Julian Seward [Thu, 12 May 2005 17:55:01 +0000 (17:55 +0000)]
Add the beginnings of what might be a general mechanism to pass
ABI-specific knowledge through the IR compilation pipeline. This
entails a new IR construction, AbiHint.
Currently there is only one kind of hint, and it is generated by the
amd64 front end. This tells whoever wants to know that a function
call or return has happened, and so the 128 bytes below %rsp should be
considered undefined.
Julian Seward [Wed, 11 May 2005 23:16:13 +0000 (23:16 +0000)]
Allow reg-alloc to use %rbx. This is a callee-saved register and
therefore particularly valuable - bringing it into circulation reduces
the volume of code generated by memcheck by about 3%.
Julian Seward [Wed, 11 May 2005 22:55:08 +0000 (22:55 +0000)]
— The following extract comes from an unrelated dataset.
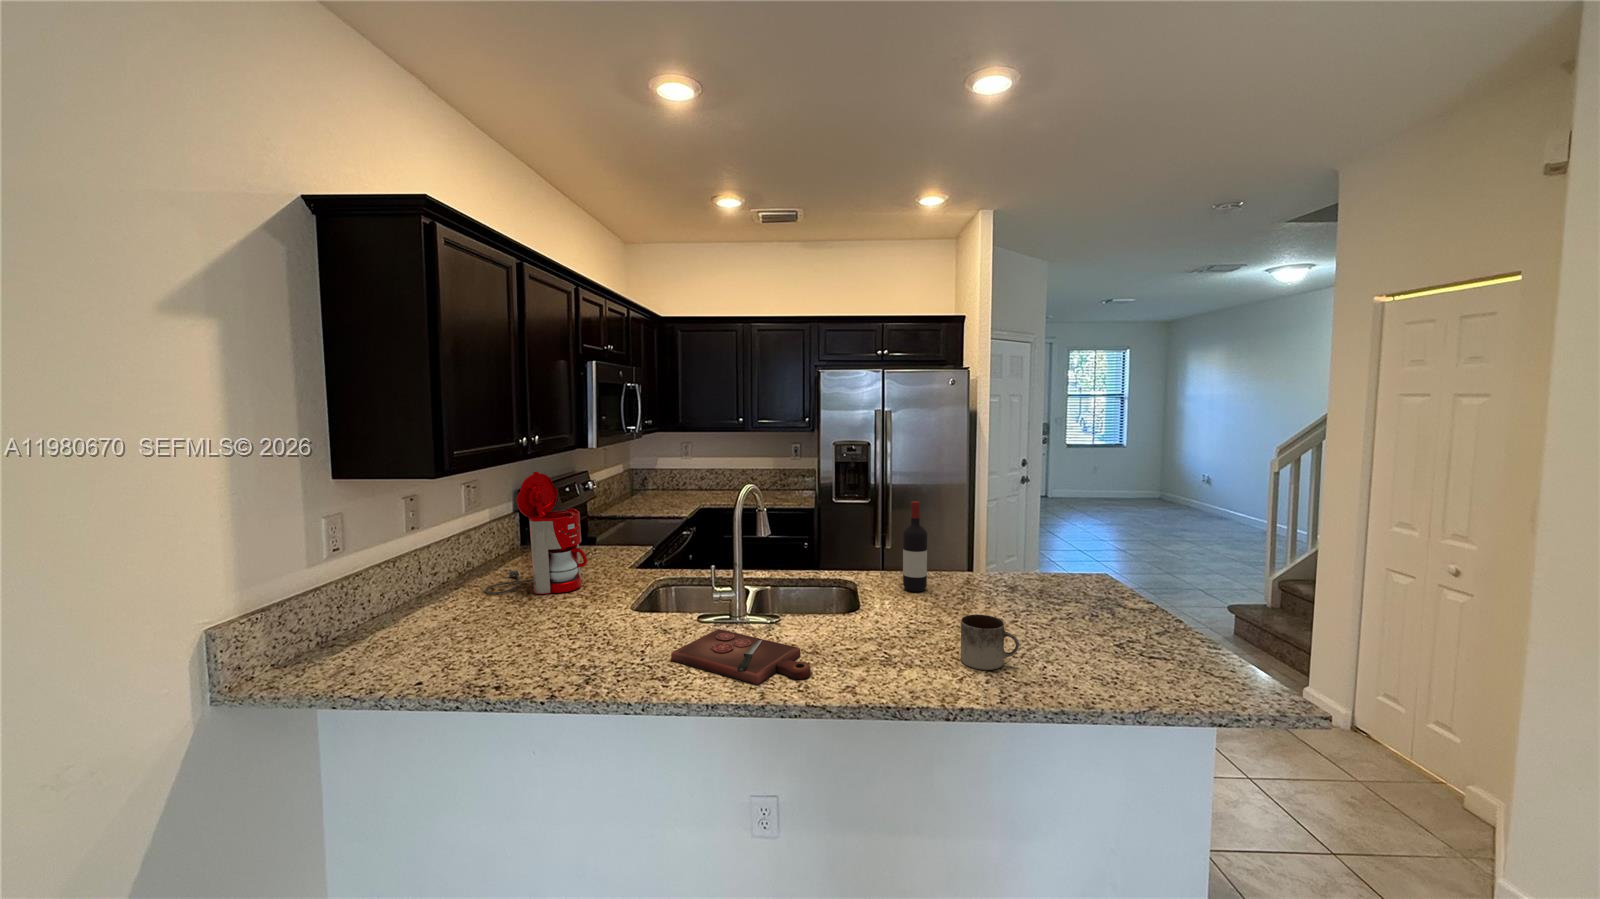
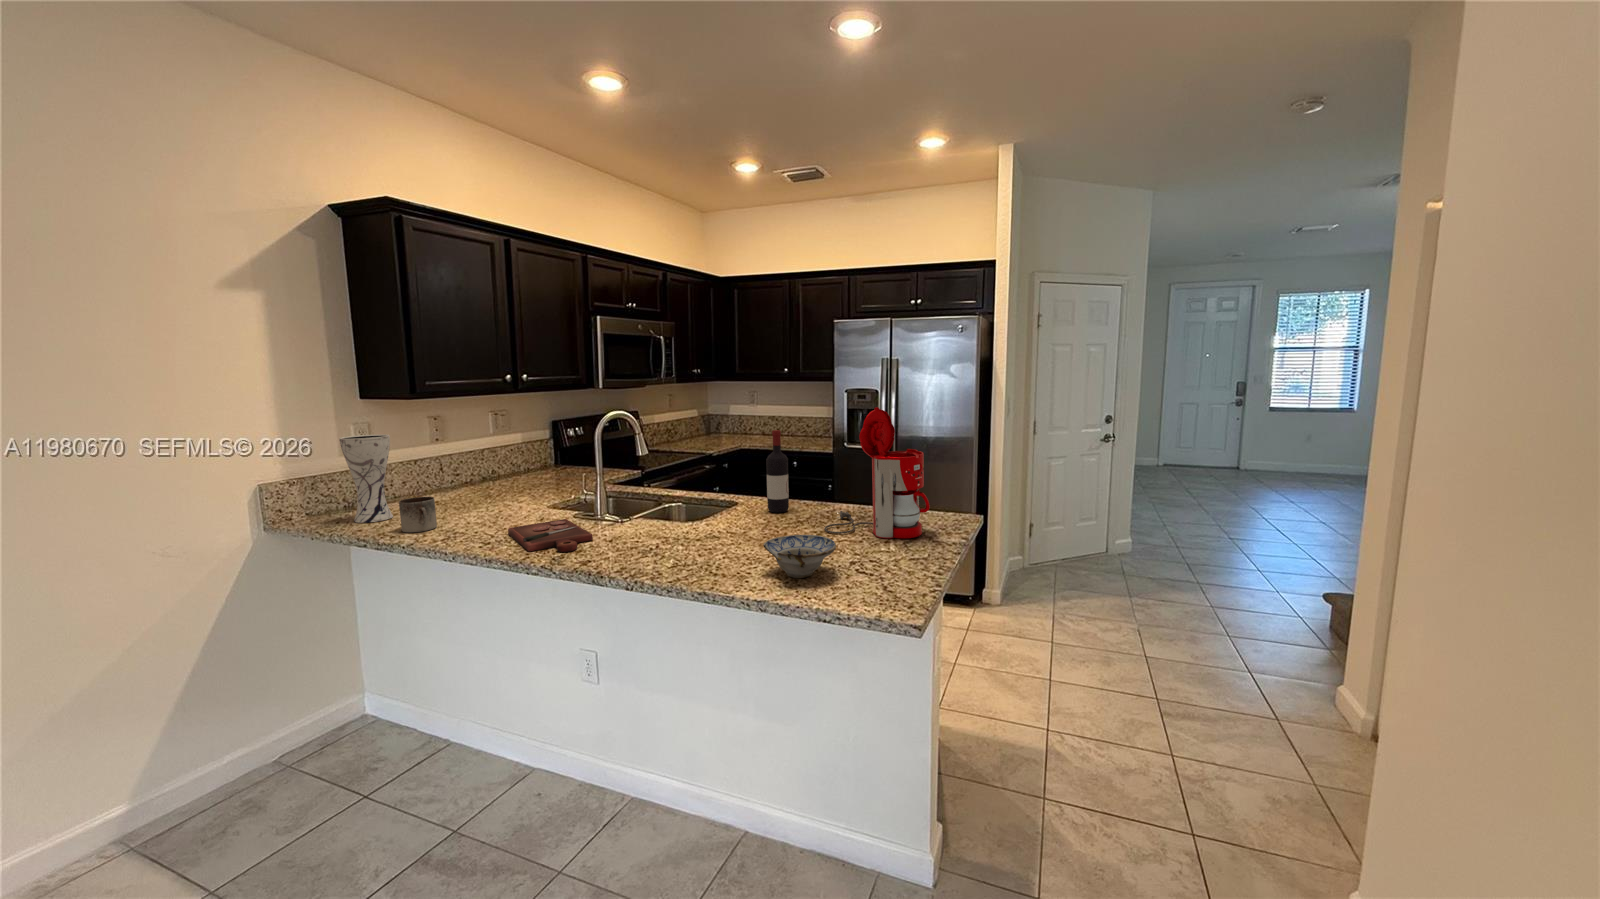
coffee maker: present [485,472,587,594] -> present [824,407,930,538]
vase: none [368,534,440,670] -> present [339,434,393,523]
mug: present [961,614,1019,670] -> present [399,497,437,532]
ceramic bowl: none [1062,624,1150,676] -> present [763,535,836,578]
Ah, the joys of register allocation. You might think that giving
reg-alloc as many registers as possible maximises performance. You
would be wrong. Giving it more registers generates more spilling of
caller-saved regs around the innumerable helper calls created by
Memcheck. What we really need are zillions of callee-save registers,
but those are in short supply. Hmm, perhaps I should let it use %rbx
too -- that's listed as callee-save.
Anyway, the current arrangement allows reg-alloc to use 8
general-purpose regs and 10 xmm registers. The x87 registers are not
used at all. This seems to work fairly well.